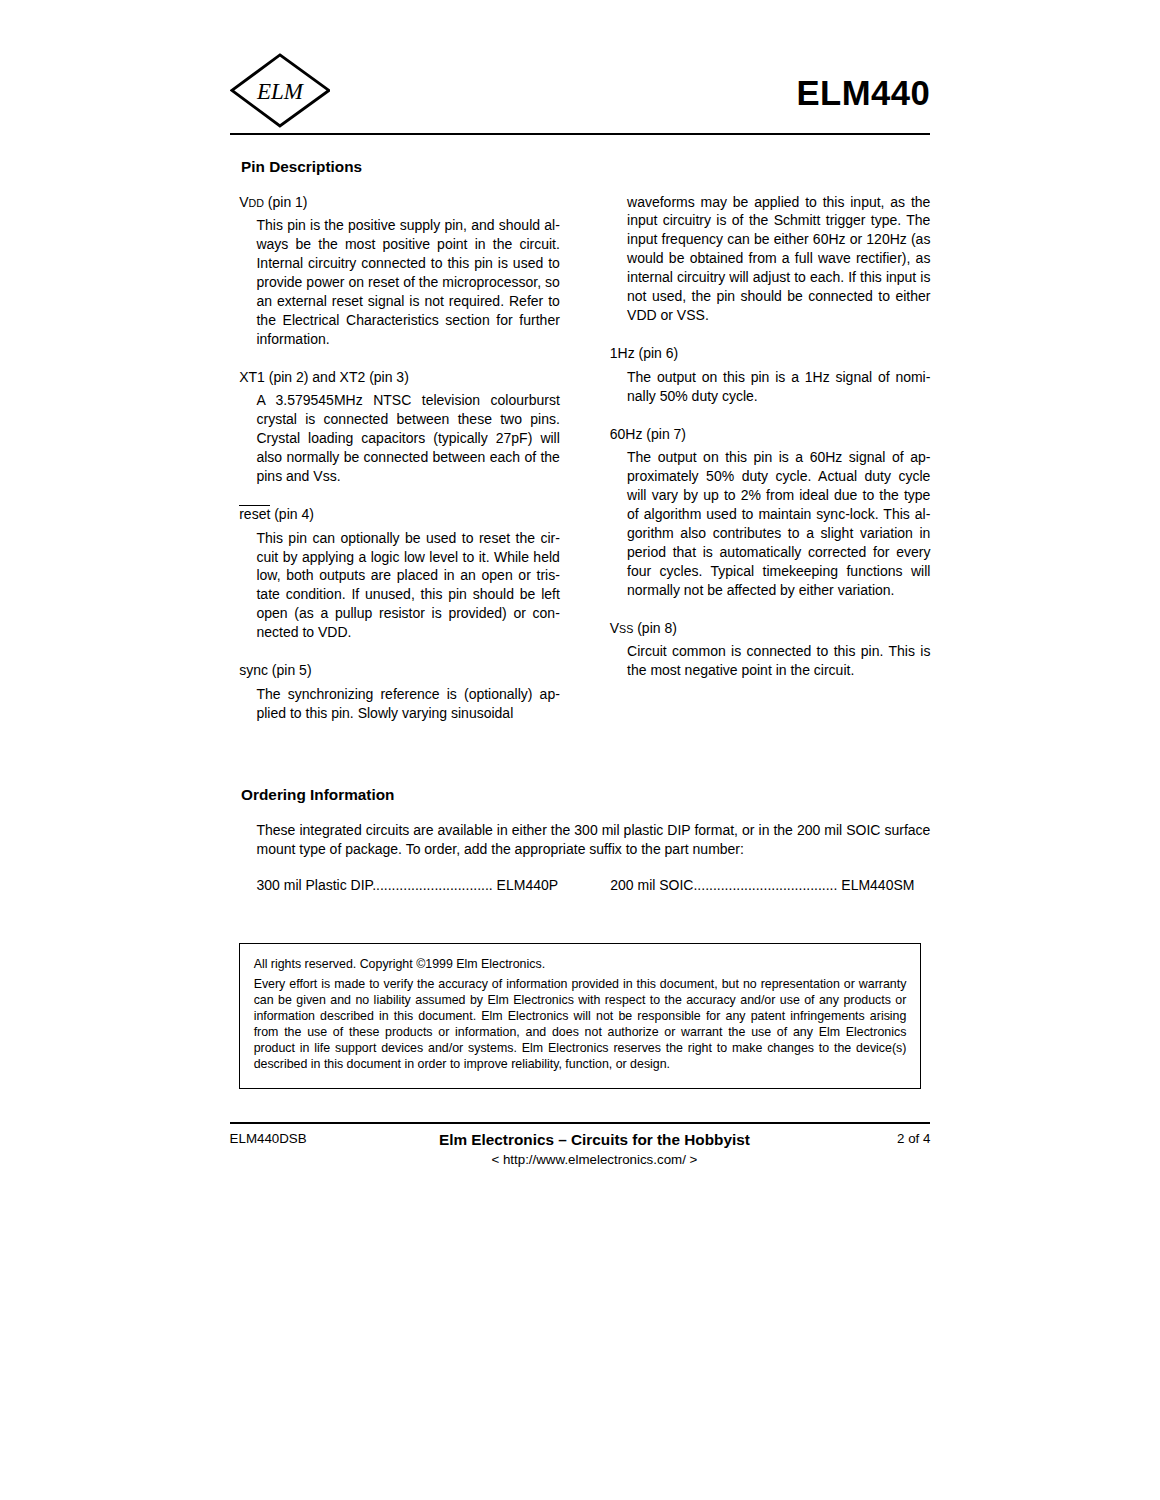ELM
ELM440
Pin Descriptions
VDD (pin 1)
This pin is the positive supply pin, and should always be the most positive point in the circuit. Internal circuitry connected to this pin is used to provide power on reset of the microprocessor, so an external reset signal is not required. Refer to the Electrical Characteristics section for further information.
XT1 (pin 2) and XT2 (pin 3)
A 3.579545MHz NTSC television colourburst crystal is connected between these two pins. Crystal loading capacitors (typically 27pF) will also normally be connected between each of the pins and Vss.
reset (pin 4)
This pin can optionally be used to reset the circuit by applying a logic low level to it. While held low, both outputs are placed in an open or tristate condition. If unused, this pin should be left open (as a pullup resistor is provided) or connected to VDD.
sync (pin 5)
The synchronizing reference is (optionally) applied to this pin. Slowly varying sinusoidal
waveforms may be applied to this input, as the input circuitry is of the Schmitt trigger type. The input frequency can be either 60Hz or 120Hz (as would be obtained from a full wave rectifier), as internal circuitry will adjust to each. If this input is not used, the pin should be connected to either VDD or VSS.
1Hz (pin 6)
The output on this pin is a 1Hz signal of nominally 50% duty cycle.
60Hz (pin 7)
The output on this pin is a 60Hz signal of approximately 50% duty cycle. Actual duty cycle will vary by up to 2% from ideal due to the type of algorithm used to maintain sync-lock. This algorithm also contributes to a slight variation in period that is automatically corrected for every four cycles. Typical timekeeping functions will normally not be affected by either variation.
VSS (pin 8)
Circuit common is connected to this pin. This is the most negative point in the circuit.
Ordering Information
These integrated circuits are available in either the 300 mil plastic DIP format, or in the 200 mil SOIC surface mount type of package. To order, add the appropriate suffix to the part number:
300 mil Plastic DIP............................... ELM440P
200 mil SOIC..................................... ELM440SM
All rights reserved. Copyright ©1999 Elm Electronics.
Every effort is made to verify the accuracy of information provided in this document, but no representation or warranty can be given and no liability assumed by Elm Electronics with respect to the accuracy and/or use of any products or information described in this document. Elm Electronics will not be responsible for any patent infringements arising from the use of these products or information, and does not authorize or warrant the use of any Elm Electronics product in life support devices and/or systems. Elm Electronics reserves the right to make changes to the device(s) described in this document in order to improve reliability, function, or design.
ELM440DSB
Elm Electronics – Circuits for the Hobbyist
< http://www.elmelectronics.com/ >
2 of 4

> [Exercise objective]: Each line above that includes the word "SOIC" is to be copied.

> [Solution to this task]:
These integrated circuits are available in either the 300 mil plastic DIP format, or in the 200 mil SOIC surface mount type of package. To order, add the appropriate suffix to the part number:
200 mil SOIC..................................... ELM440SM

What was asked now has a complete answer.